*** Data supplied Section Begins ***

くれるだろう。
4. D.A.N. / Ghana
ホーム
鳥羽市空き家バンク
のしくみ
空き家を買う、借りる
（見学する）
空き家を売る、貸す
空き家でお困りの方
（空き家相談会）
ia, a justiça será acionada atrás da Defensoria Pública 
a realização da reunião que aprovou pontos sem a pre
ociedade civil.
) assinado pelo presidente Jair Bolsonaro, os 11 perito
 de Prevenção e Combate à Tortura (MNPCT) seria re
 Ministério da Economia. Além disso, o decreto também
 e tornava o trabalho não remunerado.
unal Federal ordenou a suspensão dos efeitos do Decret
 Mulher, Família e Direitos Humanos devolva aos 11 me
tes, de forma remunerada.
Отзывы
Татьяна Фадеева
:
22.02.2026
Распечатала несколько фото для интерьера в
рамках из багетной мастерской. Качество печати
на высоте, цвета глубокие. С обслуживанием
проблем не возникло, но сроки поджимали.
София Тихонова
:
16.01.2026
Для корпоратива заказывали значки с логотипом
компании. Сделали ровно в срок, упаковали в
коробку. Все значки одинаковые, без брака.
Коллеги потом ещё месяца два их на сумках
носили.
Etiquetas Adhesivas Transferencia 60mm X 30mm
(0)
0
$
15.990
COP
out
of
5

*** Data supplied Section Ends ***
*** Data supplied Section Begins ***

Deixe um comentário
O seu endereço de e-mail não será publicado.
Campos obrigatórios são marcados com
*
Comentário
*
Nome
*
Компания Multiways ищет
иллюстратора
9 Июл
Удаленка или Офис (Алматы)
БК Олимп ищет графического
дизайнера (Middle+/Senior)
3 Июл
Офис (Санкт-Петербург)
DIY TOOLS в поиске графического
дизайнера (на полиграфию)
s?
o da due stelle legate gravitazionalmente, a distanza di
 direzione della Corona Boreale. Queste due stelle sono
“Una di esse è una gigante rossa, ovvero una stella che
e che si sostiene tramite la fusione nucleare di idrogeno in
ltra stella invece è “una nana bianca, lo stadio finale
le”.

*** Data supplied Section Ends ***

Instructions to follow — The lines needed are those in the data above that hold the string "Офис"; copy each of them.

Answer box —
Удаленка или Офис (Алматы)
Офис (Санкт-Петербург)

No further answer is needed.